- **WORK TO COMPLETE**:
Rewrite the data, starting with the line with "Source code" and going on through the line with "Working with data", replacing "pins" with "markers" and leaving everything else unchanged; leave the pictures out of the answer.
|---|
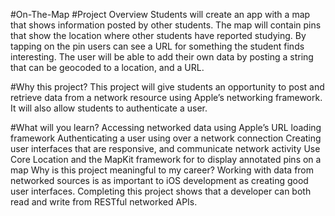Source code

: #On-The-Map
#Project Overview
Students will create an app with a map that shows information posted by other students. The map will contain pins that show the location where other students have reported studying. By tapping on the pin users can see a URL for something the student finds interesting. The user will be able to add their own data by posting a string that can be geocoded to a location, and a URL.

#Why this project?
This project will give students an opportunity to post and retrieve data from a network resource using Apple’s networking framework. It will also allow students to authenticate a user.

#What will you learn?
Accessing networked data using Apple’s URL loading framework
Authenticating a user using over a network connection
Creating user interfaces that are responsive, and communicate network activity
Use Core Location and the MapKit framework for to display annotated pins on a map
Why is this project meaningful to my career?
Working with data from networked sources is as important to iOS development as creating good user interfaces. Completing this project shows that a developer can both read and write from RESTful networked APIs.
|---|
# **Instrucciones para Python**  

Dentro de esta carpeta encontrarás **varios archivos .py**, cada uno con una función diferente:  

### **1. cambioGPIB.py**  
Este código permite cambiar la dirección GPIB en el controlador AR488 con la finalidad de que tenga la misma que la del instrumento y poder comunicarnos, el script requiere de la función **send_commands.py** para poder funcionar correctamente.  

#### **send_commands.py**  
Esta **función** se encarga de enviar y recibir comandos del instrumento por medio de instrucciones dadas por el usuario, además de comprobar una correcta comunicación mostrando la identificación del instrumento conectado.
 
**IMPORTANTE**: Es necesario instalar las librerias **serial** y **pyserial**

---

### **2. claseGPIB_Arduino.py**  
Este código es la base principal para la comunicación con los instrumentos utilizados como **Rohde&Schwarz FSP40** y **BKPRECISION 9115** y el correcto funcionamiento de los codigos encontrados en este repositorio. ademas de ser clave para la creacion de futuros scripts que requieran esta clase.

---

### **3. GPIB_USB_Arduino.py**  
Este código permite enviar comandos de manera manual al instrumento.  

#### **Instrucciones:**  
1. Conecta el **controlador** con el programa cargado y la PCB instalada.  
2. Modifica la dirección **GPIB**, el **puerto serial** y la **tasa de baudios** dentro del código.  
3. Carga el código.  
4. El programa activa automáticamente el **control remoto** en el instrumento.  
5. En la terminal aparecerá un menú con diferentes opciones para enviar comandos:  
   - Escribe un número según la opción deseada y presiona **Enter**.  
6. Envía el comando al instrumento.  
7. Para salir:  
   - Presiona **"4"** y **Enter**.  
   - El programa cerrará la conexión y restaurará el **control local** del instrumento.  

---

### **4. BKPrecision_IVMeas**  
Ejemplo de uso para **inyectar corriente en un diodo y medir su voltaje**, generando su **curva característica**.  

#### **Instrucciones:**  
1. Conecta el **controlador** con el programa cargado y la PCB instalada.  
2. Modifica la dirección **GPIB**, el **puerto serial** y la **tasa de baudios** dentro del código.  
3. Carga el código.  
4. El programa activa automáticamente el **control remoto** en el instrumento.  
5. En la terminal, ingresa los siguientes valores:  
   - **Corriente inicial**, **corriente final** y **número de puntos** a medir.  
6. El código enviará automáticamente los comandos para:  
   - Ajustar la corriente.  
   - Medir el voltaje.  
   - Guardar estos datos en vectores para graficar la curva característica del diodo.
|---|
- **WRITTEN SOLUTION**:
Source code

: #On-The-Map
#Project Overview
Students will create an app with a map that shows information posted by other students. The map will contain markers that show the location where other students have reported studying. By tapping on the pin users can see a URL for something the student finds interesting. The user will be able to add their own data by posting a string that can be geocoded to a location, and a URL.

#Why this project?
This project will give students an opportunity to post and retrieve data from a network resource using Apple’s networking framework. It will also allow students to authenticate a user.

#What will you learn?
Accessing networked data using Apple’s URL loading framework
Authenticating a user using over a network connection
Creating user interfaces that are responsive, and communicate network activity
Use Core Location and the MapKit framework for to display annotated markers on a map
Why is this project meaningful to my career?
Working with data from networked sources is as important to iOS development as creating good user interfaces. Completing this project shows that a developer can both read and write from RESTful networked APIs.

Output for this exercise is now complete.